- Occupation: Law professor
- Title: Saul A. Fox Distinguished Professor of Business Law; Co-Director of the Institute for Law & Economics in the Department of Legal Studies and Business Ethics at the Wharton School of the University of Pennsylvania;
- Awards: Robert A. Gorman Award for Excellence in Teaching (2010-2011); LLM Prize for Excellence in Teaching (2015-2016);

Academic background
- Alma mater: Cornell University (B.A. 1982); Yale Law School (J.D. 1985);

Academic work
- Institutions: University of Pennsylvania Law School

= Jill Fisch =

American law professor

Jill E. Fisch is the Saul A. Fox Distinguished Professor of Business Law at the University of Pennsylvania Law School, and Co-Director of the Institute for Law & Economics in the Department of Legal Studies and Business Ethics at the Wharton School of the University of Pennsylvania.

==Biography==
Fisch attended Cornell University (B.A. 1982) and Yale Law School (J.D. 1985).

Fisch is the Saul A. Fox Distinguished Professor of Business Law at the University of Pennsylvania Law School, and Co-Director, of the Institute for Law & Economics in the Department of Legal Studies and Business Ethics at the Wharton School of the University of Pennsylvania. Earlier in her career she held the Fordham University School of Law T.J. Maloney Chair in Business Law, and was the Founding Director of the Fordham Corporate Law Center.

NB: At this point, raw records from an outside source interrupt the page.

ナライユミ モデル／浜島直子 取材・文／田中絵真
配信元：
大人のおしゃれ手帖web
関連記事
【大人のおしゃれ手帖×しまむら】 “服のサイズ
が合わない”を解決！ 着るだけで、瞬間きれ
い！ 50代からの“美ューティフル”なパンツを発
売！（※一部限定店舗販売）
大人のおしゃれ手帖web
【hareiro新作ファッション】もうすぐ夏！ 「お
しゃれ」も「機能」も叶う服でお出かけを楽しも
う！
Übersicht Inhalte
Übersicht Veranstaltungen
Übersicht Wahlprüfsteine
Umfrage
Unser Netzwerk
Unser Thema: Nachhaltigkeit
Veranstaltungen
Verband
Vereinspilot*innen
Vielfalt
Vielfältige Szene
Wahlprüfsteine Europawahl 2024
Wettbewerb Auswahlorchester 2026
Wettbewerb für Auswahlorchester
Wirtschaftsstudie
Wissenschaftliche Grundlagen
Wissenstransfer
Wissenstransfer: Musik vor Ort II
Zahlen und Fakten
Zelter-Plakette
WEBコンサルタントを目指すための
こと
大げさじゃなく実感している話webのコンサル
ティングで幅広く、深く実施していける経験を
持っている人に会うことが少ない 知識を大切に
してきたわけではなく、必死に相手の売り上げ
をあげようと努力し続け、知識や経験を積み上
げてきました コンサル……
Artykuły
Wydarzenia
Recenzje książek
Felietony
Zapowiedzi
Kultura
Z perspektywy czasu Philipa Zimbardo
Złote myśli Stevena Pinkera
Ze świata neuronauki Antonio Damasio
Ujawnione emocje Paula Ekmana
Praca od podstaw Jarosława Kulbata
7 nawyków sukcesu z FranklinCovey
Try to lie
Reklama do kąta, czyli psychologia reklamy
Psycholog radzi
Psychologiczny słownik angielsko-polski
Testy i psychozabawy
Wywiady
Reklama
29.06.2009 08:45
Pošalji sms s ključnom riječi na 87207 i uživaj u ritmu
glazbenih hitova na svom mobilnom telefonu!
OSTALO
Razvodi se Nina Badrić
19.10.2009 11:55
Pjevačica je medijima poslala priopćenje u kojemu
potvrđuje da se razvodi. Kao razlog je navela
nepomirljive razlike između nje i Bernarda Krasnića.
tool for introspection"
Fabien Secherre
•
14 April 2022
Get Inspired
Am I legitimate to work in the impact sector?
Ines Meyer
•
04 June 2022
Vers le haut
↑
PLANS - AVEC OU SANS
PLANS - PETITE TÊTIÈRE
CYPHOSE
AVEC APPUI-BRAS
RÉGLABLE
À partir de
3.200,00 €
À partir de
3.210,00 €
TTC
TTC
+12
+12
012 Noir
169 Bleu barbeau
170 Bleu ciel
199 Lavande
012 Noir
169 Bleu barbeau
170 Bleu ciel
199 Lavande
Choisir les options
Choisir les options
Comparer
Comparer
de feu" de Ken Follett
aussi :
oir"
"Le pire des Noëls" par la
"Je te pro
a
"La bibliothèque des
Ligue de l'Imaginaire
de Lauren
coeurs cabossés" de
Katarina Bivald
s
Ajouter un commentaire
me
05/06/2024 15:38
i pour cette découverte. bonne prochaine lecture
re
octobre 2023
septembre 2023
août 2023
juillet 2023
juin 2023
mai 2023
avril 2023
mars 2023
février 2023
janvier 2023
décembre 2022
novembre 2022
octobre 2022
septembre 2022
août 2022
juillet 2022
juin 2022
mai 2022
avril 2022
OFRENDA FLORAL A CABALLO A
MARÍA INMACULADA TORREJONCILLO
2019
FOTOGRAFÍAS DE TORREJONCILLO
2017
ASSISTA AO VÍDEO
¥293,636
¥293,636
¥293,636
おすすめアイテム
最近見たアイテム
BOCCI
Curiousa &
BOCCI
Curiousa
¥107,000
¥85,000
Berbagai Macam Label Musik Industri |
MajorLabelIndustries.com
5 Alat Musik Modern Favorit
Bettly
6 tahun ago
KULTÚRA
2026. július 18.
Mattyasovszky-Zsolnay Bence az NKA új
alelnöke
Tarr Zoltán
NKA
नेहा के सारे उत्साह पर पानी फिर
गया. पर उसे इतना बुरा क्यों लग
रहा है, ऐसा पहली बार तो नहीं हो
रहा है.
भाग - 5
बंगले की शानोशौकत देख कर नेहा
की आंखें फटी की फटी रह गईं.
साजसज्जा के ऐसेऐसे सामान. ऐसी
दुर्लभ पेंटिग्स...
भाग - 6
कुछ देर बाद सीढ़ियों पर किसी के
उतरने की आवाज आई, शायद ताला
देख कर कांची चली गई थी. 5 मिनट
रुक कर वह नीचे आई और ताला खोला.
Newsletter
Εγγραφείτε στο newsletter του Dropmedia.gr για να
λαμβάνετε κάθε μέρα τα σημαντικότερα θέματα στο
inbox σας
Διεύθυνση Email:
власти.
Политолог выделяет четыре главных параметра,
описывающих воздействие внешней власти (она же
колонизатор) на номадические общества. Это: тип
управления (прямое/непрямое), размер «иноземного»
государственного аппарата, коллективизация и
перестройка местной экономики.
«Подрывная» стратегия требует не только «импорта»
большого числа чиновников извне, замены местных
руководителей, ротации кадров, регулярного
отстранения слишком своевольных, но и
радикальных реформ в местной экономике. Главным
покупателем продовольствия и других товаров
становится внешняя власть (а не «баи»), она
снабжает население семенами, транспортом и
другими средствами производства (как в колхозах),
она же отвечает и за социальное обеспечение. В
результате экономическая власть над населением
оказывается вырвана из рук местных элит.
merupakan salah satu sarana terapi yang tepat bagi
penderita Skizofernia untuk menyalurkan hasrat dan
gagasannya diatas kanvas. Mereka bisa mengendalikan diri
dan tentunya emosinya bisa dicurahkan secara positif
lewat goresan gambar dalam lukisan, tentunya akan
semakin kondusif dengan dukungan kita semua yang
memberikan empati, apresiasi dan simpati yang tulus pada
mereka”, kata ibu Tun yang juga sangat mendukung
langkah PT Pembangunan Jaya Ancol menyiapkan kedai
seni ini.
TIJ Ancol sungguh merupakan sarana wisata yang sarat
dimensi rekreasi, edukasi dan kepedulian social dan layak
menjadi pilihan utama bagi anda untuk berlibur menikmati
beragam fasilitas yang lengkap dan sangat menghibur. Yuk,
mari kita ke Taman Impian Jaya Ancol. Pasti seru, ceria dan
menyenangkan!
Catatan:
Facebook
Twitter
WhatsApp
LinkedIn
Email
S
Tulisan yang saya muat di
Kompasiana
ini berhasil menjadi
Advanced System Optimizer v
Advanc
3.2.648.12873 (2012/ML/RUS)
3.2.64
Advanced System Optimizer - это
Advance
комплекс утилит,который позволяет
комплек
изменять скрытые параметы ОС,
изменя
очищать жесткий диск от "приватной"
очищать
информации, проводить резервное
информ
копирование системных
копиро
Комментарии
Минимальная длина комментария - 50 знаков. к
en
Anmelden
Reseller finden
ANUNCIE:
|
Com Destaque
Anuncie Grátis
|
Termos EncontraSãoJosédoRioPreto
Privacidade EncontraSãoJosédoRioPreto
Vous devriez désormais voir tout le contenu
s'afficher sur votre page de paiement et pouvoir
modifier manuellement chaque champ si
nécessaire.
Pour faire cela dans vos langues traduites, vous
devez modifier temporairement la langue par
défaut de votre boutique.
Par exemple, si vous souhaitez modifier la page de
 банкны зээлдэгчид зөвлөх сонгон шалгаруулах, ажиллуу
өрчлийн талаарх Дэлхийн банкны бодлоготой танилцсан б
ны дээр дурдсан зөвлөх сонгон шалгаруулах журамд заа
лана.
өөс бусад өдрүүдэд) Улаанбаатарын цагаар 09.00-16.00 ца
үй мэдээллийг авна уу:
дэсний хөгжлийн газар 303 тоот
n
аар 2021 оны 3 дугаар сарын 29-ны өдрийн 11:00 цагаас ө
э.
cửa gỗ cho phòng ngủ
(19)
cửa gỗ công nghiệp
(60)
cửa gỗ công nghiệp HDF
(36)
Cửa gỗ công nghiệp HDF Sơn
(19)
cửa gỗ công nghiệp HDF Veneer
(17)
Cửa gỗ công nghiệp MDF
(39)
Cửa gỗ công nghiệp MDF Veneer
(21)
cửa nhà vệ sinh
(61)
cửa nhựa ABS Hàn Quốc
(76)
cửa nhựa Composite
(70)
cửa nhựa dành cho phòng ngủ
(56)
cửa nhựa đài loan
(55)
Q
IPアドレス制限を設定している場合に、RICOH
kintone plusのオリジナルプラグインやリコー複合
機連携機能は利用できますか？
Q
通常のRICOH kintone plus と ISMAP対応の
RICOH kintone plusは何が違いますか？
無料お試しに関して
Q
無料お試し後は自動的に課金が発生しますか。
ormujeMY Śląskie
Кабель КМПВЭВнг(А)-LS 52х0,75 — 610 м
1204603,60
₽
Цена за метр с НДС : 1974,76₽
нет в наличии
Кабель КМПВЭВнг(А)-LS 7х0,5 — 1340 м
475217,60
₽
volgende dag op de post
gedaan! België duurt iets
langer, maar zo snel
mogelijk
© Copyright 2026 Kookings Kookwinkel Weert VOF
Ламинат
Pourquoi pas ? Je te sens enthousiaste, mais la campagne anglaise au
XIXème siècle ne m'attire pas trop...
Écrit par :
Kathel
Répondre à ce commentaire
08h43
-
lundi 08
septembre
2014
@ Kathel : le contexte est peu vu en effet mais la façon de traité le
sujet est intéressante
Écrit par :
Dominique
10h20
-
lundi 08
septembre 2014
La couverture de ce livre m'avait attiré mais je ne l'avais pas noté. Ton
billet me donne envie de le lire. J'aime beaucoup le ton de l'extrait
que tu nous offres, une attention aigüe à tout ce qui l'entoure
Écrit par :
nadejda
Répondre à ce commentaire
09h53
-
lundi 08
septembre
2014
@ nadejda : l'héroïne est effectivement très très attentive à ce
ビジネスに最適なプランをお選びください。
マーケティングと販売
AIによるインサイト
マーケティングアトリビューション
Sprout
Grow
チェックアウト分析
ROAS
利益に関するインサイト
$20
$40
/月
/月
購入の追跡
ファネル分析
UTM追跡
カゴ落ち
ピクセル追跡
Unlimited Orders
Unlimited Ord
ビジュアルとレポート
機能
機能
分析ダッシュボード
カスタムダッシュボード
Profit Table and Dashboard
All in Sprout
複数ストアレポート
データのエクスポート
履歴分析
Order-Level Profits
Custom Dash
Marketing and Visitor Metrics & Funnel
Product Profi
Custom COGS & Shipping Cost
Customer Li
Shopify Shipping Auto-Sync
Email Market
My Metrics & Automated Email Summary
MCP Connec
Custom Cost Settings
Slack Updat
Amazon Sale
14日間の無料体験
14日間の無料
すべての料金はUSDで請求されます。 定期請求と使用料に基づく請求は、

Among the many articles she has written are "Governance by Contract: The Implications for Corporate Bylaws," 106 Cal. L. Rev. 373 (2018), "Constructive Ambiguity and Judicial Development of Insider Trading," 71 SMU L. Rev. 749 (2018), "Leave it to Delaware: Why Congress Should Stay out of Corporate Governance," 2011 Francis G. Pileggi Distinguished Lecture in Law, 37 Del. J. Corp. L. 731 (2013), and "On Beyond CalPERS: Survey Evidence on the Developing Role of Public Pension Funds in Corporate Governance," 61 Vand. L. Rev. 315 (2008) (with Stephen J. Choi).

Fisch received the Robert A. Gorman Award for Excellence in Teaching (2010-2011), and the LLM Prize for Excellence in Teaching (2015-2016).